The automatic stay is perhaps one of the most sought after features of personal bankruptcy. First, let’s take a look at the term itself. The “automatic” in “automatic stay” refers to the fact that the stay arises by the debtor’s filing for bankruptcy; it does not require a separate petition or hearing. The word “stay” refers to the fact that it enjoins (prohibits) creditors and their debt collectors from commencing or continuing debt collection procedures against the debtor in bankruptcy. Common debt collection measures from which debtors seek refuge under the stay are wage garnishments, lawsuits and phone calls. Creditors are made aware of the stay by the court, which sends a notice to each creditor listed in the bankruptcy petition. However, certain high-priority debts like domestic support are not covered by the stay.

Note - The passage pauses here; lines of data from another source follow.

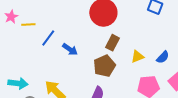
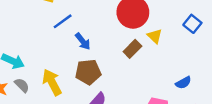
yellow triangle: (137, 57) -> (155, 36), moved, turned 48
brown pentagon: (104, 66) -> (88, 72), moved

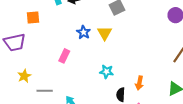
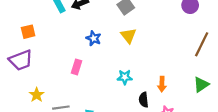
orange square: (33, 18) -> (28, 32), moved
yellow triangle: (105, 33) -> (128, 36), moved

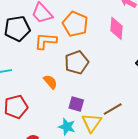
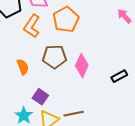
pink diamond: (116, 28) -> (82, 66), moved
orange L-shape: (46, 41) -> (32, 26), turned -80

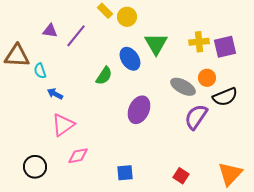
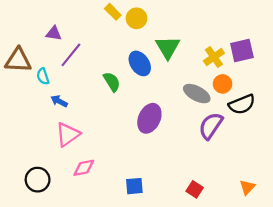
purple line: (76, 36) -> (71, 55), moved
yellow cross: (199, 42) -> (214, 57), moved, turned -30
green semicircle: (104, 76) -> (112, 82), turned -66
orange triangle: (230, 174) -> (247, 187), size x0.6

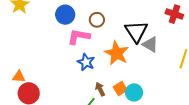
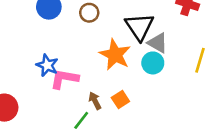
pink L-shape: (79, 37) -> (64, 79), moved
blue star: (86, 62) -> (47, 65), moved
cyan circle: (134, 92) -> (153, 63), moved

A common reason for seeking bankruptcy protection is fear of foreclosure. In this area, as in many other situations in law, time is of the essence. The automatic stay will stop the bank from starting foreclosure proceedings against you or from continuing a foreclosure process that was already in progress at the time of your bankruptcy filing. If a foreclosure has happened already, filing for bankruptcy will not reverse it. Thus, if you are behind on your mortgage payments, it is imperative to consult a bankruptcy attorney sooner rather than later so that you can file in time to try to save your home. If you file for Chapter 13 bankruptcy, you must keep up with your repayment plan obligations. If you do not, you may end up losing your home despite being in bankruptcy.
A less common but still important consideration is the issue of whether automatic stays protect co-debtors. A co-debtor is someone other than the debtor who is responsible for the debt if the debtor fails to pay it. For example, a co-signer on a loan promises to pay back the loan if the debtor does not. Because the function of a co-debtor is to provide the lender with an alternative source of funding, it would make little sense to excuse the co-debtor from his or her debt obligations in exactly the same manner as the debtor is excused. If that were to happen, the co-debtor would become equivalent to the debtor, thus negating the function of having a co-debtor in the first place. Instead, co-debtors are usually excused from consumer debt (money owed from personal and family purchases) but not from other categories of debt.